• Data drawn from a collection

○ ○ ○ ○ ○

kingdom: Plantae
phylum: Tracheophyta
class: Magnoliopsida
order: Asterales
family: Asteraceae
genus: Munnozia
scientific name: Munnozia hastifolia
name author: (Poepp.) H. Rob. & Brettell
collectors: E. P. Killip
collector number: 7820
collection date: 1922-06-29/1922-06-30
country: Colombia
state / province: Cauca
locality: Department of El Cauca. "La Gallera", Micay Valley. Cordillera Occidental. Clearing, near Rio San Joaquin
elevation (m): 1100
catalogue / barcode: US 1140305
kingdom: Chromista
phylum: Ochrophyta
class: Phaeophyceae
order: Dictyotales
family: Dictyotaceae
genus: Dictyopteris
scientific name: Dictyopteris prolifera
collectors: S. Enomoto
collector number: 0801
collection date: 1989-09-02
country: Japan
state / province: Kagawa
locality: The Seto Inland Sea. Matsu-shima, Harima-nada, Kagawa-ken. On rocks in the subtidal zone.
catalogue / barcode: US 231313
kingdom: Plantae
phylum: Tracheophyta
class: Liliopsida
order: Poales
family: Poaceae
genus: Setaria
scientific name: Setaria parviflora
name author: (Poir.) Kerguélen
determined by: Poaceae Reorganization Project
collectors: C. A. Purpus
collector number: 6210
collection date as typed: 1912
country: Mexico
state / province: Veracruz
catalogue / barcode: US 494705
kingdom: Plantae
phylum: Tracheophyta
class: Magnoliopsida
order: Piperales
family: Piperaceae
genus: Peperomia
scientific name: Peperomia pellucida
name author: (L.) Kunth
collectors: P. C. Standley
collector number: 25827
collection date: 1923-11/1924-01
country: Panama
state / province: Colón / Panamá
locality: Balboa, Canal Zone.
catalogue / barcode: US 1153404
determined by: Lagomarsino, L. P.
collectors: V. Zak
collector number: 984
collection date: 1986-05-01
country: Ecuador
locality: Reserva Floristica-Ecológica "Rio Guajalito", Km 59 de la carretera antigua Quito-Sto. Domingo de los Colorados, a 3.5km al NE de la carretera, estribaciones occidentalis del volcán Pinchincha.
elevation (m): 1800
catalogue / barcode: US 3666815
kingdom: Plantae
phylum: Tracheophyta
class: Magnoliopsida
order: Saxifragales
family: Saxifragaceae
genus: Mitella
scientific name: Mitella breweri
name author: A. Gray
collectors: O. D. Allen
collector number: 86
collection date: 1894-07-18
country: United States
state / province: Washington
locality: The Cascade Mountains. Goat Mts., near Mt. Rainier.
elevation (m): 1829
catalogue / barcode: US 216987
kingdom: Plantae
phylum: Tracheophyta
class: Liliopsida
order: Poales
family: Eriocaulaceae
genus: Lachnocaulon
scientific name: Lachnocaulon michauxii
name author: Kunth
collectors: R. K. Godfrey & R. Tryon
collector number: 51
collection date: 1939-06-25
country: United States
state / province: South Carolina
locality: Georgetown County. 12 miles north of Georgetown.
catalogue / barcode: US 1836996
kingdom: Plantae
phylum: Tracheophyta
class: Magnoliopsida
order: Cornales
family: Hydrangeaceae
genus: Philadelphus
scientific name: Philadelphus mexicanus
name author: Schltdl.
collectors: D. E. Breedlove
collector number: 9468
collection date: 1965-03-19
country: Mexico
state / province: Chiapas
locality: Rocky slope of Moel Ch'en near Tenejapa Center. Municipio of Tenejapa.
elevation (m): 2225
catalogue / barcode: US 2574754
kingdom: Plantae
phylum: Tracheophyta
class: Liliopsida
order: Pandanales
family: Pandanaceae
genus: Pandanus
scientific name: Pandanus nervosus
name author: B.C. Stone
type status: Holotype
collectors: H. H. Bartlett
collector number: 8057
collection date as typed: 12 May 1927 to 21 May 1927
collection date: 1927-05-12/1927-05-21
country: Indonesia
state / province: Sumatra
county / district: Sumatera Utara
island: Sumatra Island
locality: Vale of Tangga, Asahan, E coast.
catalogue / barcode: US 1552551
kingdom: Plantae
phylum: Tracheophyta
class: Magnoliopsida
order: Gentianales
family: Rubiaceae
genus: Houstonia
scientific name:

○ ○ ○ ○ ○

• What is being asked
Convert every line of the items above into a numbered list, leaving out any blank lines.

• Answer to this task
1. kingdom: Plantae
2. phylum: Tracheophyta
3. class: Magnoliopsida
4. order: Asterales
5. family: Asteraceae
6. genus: Munnozia
7. scientific name: Munnozia hastifolia
8. name author: (Poepp.) H. Rob. & Brettell
9. collectors: E. P. Killip
10. collector number: 7820
11. collection date: 1922-06-29/1922-06-30
12. country: Colombia
13. state / province: Cauca
14. locality: Department of El Cauca. "La Gallera", Micay Valley. Cordillera Occidental. Clearing, near Rio San Joaquin
15. elevation (m): 1100
16. catalogue / barcode: US 1140305
17. kingdom: Chromista
18. phylum: Ochrophyta
19. class: Phaeophyceae
20. order: Dictyotales
21. family: Dictyotaceae
22. genus: Dictyopteris
23. scientific name: Dictyopteris prolifera
24. collectors: S. Enomoto
25. collector number: 0801
26. collection date: 1989-09-02
27. country: Japan
28. state / province: Kagawa
29. locality: The Seto Inland Sea. Matsu-shima, Harima-nada, Kagawa-ken. On rocks in the subtidal zone.
30. catalogue / barcode: US 231313
31. kingdom: Plantae
32. phylum: Tracheophyta
33. class: Liliopsida
34. order: Poales
35. family: Poaceae
36. genus: Setaria
37. scientific name: Setaria parviflora
38. name author: (Poir.) Kerguélen
39. determined by: Poaceae Reorganization Project
40. collectors: C. A. Purpus
41. collector number: 6210
42. collection date as typed: 1912
43. country: Mexico
44. state / province: Veracruz
45. catalogue / barcode: US 494705
46. kingdom: Plantae
47. phylum: Tracheophyta
48. class: Magnoliopsida
49. order: Piperales
50. family: Piperaceae
51. genus: Peperomia
52. scientific name: Peperomia pellucida
53. name author: (L.) Kunth
54. collectors: P. C. Standley
55. collector number: 25827
56. collection date: 1923-11/1924-01
57. country: Panama
58. state / province: Colón / Panamá
59. locality: Balboa, Canal Zone.
60. catalogue / barcode: US 1153404
61. determined by: Lagomarsino, L. P.
62. collectors: V. Zak
63. collector number: 984
64. collection date: 1986-05-01
65. country: Ecuador
66. locality: Reserva Floristica-Ecológica "Rio Guajalito", Km 59 de la carretera antigua Quito-Sto. Domingo de los Colorados, a 3.5km al NE de la carretera, estribaciones occidentalis del volcán Pinchincha.
67. elevation (m): 1800
68. catalogue / barcode: US 3666815
69. kingdom: Plantae
70. phylum: Tracheophyta
71. class: Magnoliopsida
72. order: Saxifragales
73. family: Saxifragaceae
74. genus: Mitella
75. scientific name: Mitella breweri
76. name author: A. Gray
77. collectors: O. D. Allen
78. collector number: 86
79. collection date: 1894-07-18
80. country: United States
81. state / province: Washington
82. locality: The Cascade Mountains. Goat Mts., near Mt. Rainier.
83. elevation (m): 1829
84. catalogue / barcode: US 216987
85. kingdom: Plantae
86. phylum: Tracheophyta
87. class: Liliopsida
88. order: Poales
89. family: Eriocaulaceae
90. genus: Lachnocaulon
91. scientific name: Lachnocaulon michauxii
92. name author: Kunth
93. collectors: R. K. Godfrey & R. Tryon
94. collector number: 51
95. collection date: 1939-06-25
96. country: United States
97. state / province: South Carolina
98. locality: Georgetown County. 12 miles north of Georgetown.
99. catalogue / barcode: US 1836996
100. kingdom: Plantae
101. phylum: Tracheophyta
102. class: Magnoliopsida
103. order: Cornales
104. family: Hydrangeaceae
105. genus: Philadelphus
106. scientific name: Philadelphus mexicanus
107. name author: Schltdl.
108. collectors: D. E. Breedlove
109. collector number: 9468
110. collection date: 1965-03-19
111. country: Mexico
112. state / province: Chiapas
113. locality: Rocky slope of Moel Ch'en near Tenejapa Center. Municipio of Tenejapa.
114. elevation (m): 2225
115. catalogue / barcode: US 2574754
116. kingdom: Plantae
117. phylum: Tracheophyta
118. class: Liliopsida
119. order: Pandanales
120. family: Pandanaceae
121. genus: Pandanus
122. scientific name: Pandanus nervosus
123. name author: B.C. Stone
124. type status: Holotype
125. collectors: H. H. Bartlett
126. collector number: 8057
127. collection date as typed: 12 May 1927 to 21 May 1927
128. collection date: 1927-05-12/1927-05-21
129. country: Indonesia
130. state / province: Sumatra
131. county / district: Sumatera Utara
132. island: Sumatra Island
133. locality: Vale of Tangga, Asahan, E coast.
134. catalogue / barcode: US 1552551
135. kingdom: Plantae
136. phylum: Tracheophyta
137. class: Magnoliopsida
138. order: Gentianales
139. family: Rubiaceae
140. genus: Houstonia
141. scientific name:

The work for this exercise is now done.